What difference does it make? It is. And I will learn from it. We all will.
So why can't it be that the Energy work is reality?
Why can't it be that the Switchwords work?
Why not take for granted that the Energy work and the Numerology and the focusing of energy and thought on health is the most effective cure??
Why think that they are only alternatives?
Why can't allopathy be the alternative?
Is it the power of money? Is it that until we spend money on cures we don't feel like we’ve done anything valid?
We’re doing everything we can. No. We’re doing everything we feel makes sense. We’re choosing what to spend the money on so that he is least harmed and most benefited.
We’re focusing on health, enjoying healthy, happy play, giving love and receiving love, looking at the eye with love and talking to him about the power he has to heal. The power he has to relax and forgive and let the past be and just enjoy the now with us, and enjoy the gift of the present time.
Why not believe that he has chosen us to live his life the way he wants, with love and acceptance and tremendous capacity to charge ahead and enjoy life? He has chosen to leave behind his life in the wild. Perhaps he chose to be born a dog because he wants to give and receive unconditional love.
Our blue-eyed boy, literally! Our one-eyed pirate-puppy!
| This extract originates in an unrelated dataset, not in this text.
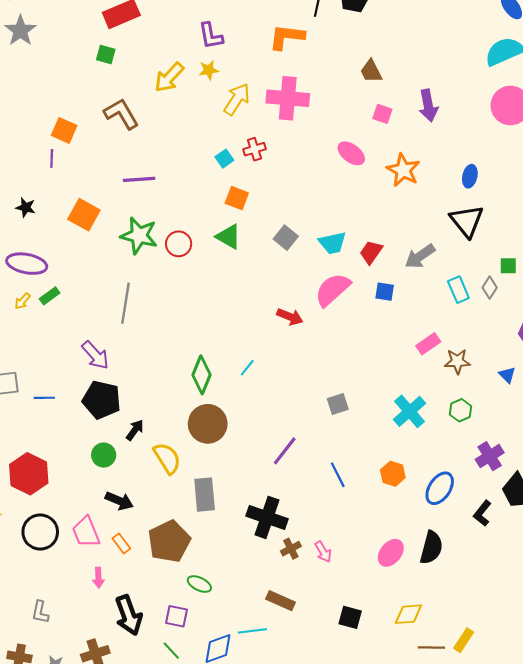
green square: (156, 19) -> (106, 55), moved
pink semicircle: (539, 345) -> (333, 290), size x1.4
Thoughts swim to the surface again
Will the doctor think me nuts to ignore the problem now and spend more money on expensive procedures later? Do I think I'm nuts for that reason? Or do I just think that others will think me nuts?
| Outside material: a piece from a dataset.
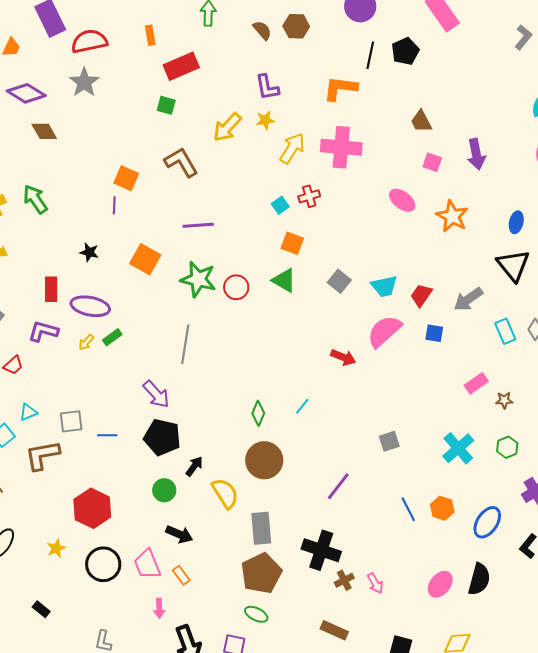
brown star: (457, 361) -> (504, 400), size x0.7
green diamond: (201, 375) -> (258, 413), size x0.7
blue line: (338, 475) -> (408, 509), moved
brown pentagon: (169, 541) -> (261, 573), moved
What about me? What do I think? Where is my voice? It is speaking and I know it is always speaking loud and clear. The other voices in my head get in the way… the voices of the judged, the voices of the afraid, the voices of the shamed...even the voices of the logical...those facts and figures… Can anyone escape them? Those all-knowing facts and figures?
Even those who are least judgemental and most supportive and wonderful are still not my inner voice. There is no escaping the truth - I must find my own reality. No amount of advice or support takes away the need to do the work myself.
That’s all it is. Belief.
If I believe, then it is.
That’s what I can do. But I must do it honestly. Feel its power honestly. I cannot pretend to believe. Or rather I can, but it is not belief.
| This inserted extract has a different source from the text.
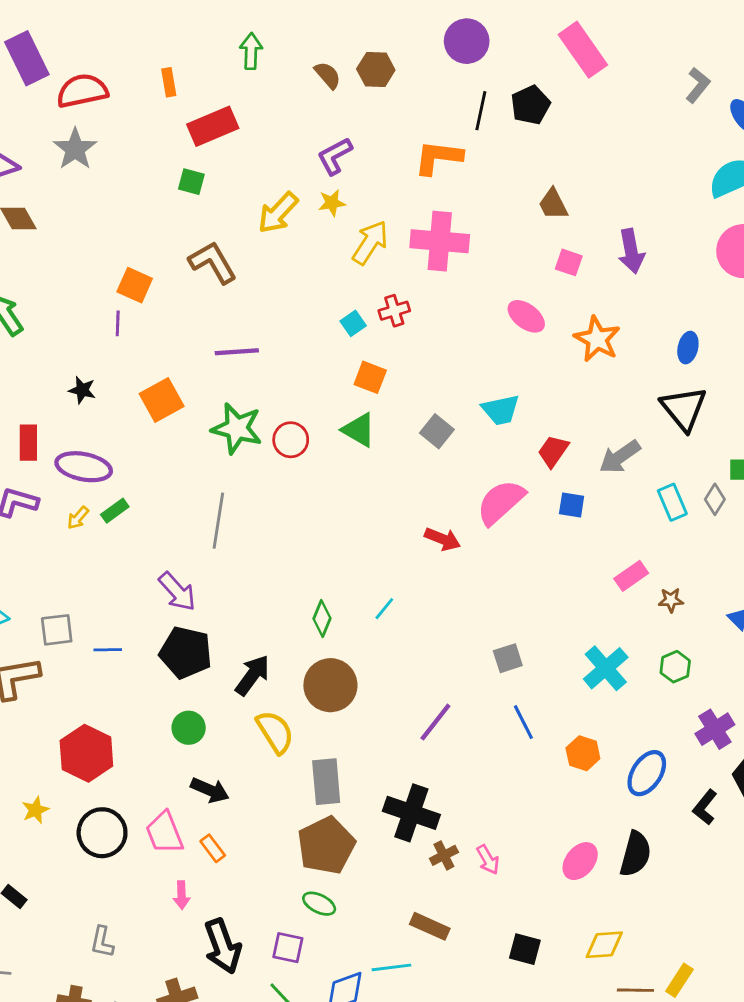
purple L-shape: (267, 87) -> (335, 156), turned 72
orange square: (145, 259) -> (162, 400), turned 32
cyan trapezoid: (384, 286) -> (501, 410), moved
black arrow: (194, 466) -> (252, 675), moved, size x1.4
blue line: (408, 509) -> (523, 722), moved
I can choose to believe, deliberately, with intention. Before that, I may need to ask why-nots to allow myself this new belief.
I imagine scenarios… like what if I believed but then something went wrong…. What is the difference? When we are ready to handle each moment on its own, without baggage of the past or future, then these scenarios are jokes. Just take each moment.
One of my favorite things in the world is to have conversations with my DD. The prerequisite though is the emptying of my mind. Once that’s done, there is no limit. Today we started with blank pieces of paper and pencils with the intention to draw. Instead, words started coming out of the pencil. I thought of inventing a new adventure with the Famous Five (one where the chauvinistic idiot character gets what he deserves). But then DD started inventing her own characters for her story. I liked the idea and started on my characters. Then grumbling tummies led us to Chipotle, but the characters kept developing…one from Peru, one from Australia, one gender-nonconforming, one Tibetan Mastiff, etc. Some cookies, oranges and sparkling water later, we somehow got on to the subject of adding negative numbers. More algebra flowed, followed by a discussion about Harry Potter, which led DD to make an interesting observation. She said the one thing she found unrealistic about that series is that some people couldn’t do magic even if they wanted to. Many concepts in the magical world have corresponding concepts in the world we live in, like laws, governments, wars, cultures, etc. The one thing that doesn’t match is the fact that people can do whatever they put their mind to in our world. But in the Harry Potter world, if you’re a muggle or a squib, nothing you do or say can help you do magic…even if it’s something you really want.
I love the flow… it makes me feel alive. It feels natural and easy. The prerequisite is hard though… emptying the mind of judgements, fears, anxiety is hard. Staying in the present moment is hard. But, like many other things, it starts feeling easier and more natural with every empty-minded moment.